** begin **
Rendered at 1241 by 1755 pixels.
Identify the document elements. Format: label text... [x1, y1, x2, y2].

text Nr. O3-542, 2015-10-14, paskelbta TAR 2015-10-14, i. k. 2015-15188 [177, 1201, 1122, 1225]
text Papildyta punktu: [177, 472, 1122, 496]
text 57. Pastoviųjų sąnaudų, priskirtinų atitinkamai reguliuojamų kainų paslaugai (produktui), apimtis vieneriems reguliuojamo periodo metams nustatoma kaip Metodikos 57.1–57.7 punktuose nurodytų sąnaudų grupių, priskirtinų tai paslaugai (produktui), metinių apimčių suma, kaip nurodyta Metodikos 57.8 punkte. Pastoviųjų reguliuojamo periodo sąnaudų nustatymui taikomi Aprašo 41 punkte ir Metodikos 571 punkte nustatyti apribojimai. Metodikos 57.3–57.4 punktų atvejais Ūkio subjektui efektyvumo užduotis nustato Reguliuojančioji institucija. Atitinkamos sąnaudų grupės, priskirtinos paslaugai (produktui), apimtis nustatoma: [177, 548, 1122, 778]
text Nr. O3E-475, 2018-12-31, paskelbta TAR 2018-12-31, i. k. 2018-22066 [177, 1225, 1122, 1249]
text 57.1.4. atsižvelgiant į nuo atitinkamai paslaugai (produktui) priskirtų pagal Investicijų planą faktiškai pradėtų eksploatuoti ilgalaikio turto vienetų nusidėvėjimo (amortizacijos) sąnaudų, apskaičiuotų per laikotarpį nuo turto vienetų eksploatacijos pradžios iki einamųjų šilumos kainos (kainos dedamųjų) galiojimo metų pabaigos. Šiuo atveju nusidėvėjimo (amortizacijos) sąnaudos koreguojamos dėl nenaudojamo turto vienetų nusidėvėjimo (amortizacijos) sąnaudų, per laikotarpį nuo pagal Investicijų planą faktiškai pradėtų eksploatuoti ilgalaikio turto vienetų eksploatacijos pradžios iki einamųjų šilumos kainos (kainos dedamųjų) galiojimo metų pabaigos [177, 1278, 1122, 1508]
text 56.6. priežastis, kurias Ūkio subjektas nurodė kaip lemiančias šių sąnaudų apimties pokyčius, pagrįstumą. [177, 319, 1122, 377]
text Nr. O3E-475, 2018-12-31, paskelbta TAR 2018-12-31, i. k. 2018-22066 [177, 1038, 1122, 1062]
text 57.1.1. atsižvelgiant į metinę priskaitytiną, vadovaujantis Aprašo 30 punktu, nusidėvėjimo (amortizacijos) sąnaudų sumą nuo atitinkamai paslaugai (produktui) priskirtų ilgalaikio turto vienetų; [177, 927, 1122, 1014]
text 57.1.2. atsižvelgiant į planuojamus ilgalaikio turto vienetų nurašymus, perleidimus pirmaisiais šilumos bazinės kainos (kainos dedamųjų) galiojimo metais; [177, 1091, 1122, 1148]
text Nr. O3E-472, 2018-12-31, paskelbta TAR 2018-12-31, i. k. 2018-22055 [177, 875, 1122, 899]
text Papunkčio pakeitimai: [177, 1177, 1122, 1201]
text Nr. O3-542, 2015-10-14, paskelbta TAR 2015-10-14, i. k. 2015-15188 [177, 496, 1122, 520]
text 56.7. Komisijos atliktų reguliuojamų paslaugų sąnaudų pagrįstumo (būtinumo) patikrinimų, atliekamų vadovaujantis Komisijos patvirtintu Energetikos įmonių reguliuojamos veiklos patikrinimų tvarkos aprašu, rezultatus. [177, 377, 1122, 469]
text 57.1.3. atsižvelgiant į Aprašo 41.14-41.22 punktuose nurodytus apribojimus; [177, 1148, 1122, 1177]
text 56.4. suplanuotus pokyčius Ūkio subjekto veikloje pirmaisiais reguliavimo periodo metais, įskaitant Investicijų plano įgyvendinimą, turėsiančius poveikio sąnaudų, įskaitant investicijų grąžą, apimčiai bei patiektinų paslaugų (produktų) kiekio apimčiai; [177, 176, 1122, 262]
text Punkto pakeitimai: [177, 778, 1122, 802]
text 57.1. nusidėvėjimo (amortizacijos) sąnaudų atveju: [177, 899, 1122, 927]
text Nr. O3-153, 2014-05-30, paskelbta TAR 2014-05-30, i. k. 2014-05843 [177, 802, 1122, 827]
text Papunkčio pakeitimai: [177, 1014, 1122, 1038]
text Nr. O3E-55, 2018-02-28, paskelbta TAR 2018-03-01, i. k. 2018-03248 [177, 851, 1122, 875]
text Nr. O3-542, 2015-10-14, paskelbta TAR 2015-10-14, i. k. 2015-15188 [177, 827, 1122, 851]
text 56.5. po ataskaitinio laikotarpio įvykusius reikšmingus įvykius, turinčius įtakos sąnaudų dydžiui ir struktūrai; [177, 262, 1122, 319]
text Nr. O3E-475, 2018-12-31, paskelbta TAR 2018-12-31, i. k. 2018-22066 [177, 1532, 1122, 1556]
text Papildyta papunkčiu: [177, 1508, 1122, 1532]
** end **
* _Your instructions_
Please repeat every line of the entries above word for word, with nothing left out.

* _Complete answer_
Rendered at 1241 by 1755 pixels.
Identify the document elements. Format: label text... [x1, y1, x2, y2].

text Nr. O3-542, 2015-10-14, paskelbta TAR 2015-10-14, i. k. 2015-15188 [177, 1201, 1122, 1225]
text Papildyta punktu: [177, 472, 1122, 496]
text 57. Pastoviųjų sąnaudų, priskirtinų atitinkamai reguliuojamų kainų paslaugai (produktui), apimtis vieneriems reguliuojamo periodo metams nustatoma kaip Metodikos 57.1–57.7 punktuose nurodytų sąnaudų grupių, priskirtinų tai paslaugai (produktui), metinių apimčių suma, kaip nurodyta Metodikos 57.8 punkte. Pastoviųjų reguliuojamo periodo sąnaudų nustatymui taikomi Aprašo 41 punkte ir Metodikos 571 punkte nustatyti apribojimai. Metodikos 57.3–57.4 punktų atvejais Ūkio subjektui efektyvumo užduotis nustato Reguliuojančioji institucija. Atitinkamos sąnaudų grupės, priskirtinos paslaugai (produktui), apimtis nustatoma: [177, 548, 1122, 778]
text Nr. O3E-475, 2018-12-31, paskelbta TAR 2018-12-31, i. k. 2018-22066 [177, 1225, 1122, 1249]
text 57.1.4. atsižvelgiant į nuo atitinkamai paslaugai (produktui) priskirtų pagal Investicijų planą faktiškai pradėtų eksploatuoti ilgalaikio turto vienetų nusidėvėjimo (amortizacijos) sąnaudų, apskaičiuotų per laikotarpį nuo turto vienetų eksploatacijos pradžios iki einamųjų šilumos kainos (kainos dedamųjų) galiojimo metų pabaigos. Šiuo atveju nusidėvėjimo (amortizacijos) sąnaudos koreguojamos dėl nenaudojamo turto vienetų nusidėvėjimo (amortizacijos) sąnaudų, per laikotarpį nuo pagal Investicijų planą faktiškai pradėtų eksploatuoti ilgalaikio turto vienetų eksploatacijos pradžios iki einamųjų šilumos kainos (kainos dedamųjų) galiojimo metų pabaigos [177, 1278, 1122, 1508]
text 56.6. priežastis, kurias Ūkio subjektas nurodė kaip lemiančias šių sąnaudų apimties pokyčius, pagrįstumą. [177, 319, 1122, 377]
text Nr. O3E-475, 2018-12-31, paskelbta TAR 2018-12-31, i. k. 2018-22066 [177, 1038, 1122, 1062]
text 57.1.1. atsižvelgiant į metinę priskaitytiną, vadovaujantis Aprašo 30 punktu, nusidėvėjimo (amortizacijos) sąnaudų sumą nuo atitinkamai paslaugai (produktui) priskirtų ilgalaikio turto vienetų; [177, 927, 1122, 1014]
text 57.1.2. atsižvelgiant į planuojamus ilgalaikio turto vienetų nurašymus, perleidimus pirmaisiais šilumos bazinės kainos (kainos dedamųjų) galiojimo metais; [177, 1091, 1122, 1148]
text Nr. O3E-472, 2018-12-31, paskelbta TAR 2018-12-31, i. k. 2018-22055 [177, 875, 1122, 899]
text Papunkčio pakeitimai: [177, 1177, 1122, 1201]
text Nr. O3-542, 2015-10-14, paskelbta TAR 2015-10-14, i. k. 2015-15188 [177, 496, 1122, 520]
text 56.7. Komisijos atliktų reguliuojamų paslaugų sąnaudų pagrįstumo (būtinumo) patikrinimų, atliekamų vadovaujantis Komisijos patvirtintu Energetikos įmonių reguliuojamos veiklos patikrinimų tvarkos aprašu, rezultatus. [177, 377, 1122, 469]
text 57.1.3. atsižvelgiant į Aprašo 41.14-41.22 punktuose nurodytus apribojimus; [177, 1148, 1122, 1177]
text 56.4. suplanuotus pokyčius Ūkio subjekto veikloje pirmaisiais reguliavimo periodo metais, įskaitant Investicijų plano įgyvendinimą, turėsiančius poveikio sąnaudų, įskaitant investicijų grąžą, apimčiai bei patiektinų paslaugų (produktų) kiekio apimčiai; [177, 176, 1122, 262]
text Punkto pakeitimai: [177, 778, 1122, 802]
text 57.1. nusidėvėjimo (amortizacijos) sąnaudų atveju: [177, 899, 1122, 927]
text Nr. O3-153, 2014-05-30, paskelbta TAR 2014-05-30, i. k. 2014-05843 [177, 802, 1122, 827]
text Papunkčio pakeitimai: [177, 1014, 1122, 1038]
text Nr. O3E-55, 2018-02-28, paskelbta TAR 2018-03-01, i. k. 2018-03248 [177, 851, 1122, 875]
text Nr. O3-542, 2015-10-14, paskelbta TAR 2015-10-14, i. k. 2015-15188 [177, 827, 1122, 851]
text 56.5. po ataskaitinio laikotarpio įvykusius reikšmingus įvykius, turinčius įtakos sąnaudų dydžiui ir struktūrai; [177, 262, 1122, 319]
text Nr. O3E-475, 2018-12-31, paskelbta TAR 2018-12-31, i. k. 2018-22066 [177, 1532, 1122, 1556]
text Papildyta papunkčiu: [177, 1508, 1122, 1532]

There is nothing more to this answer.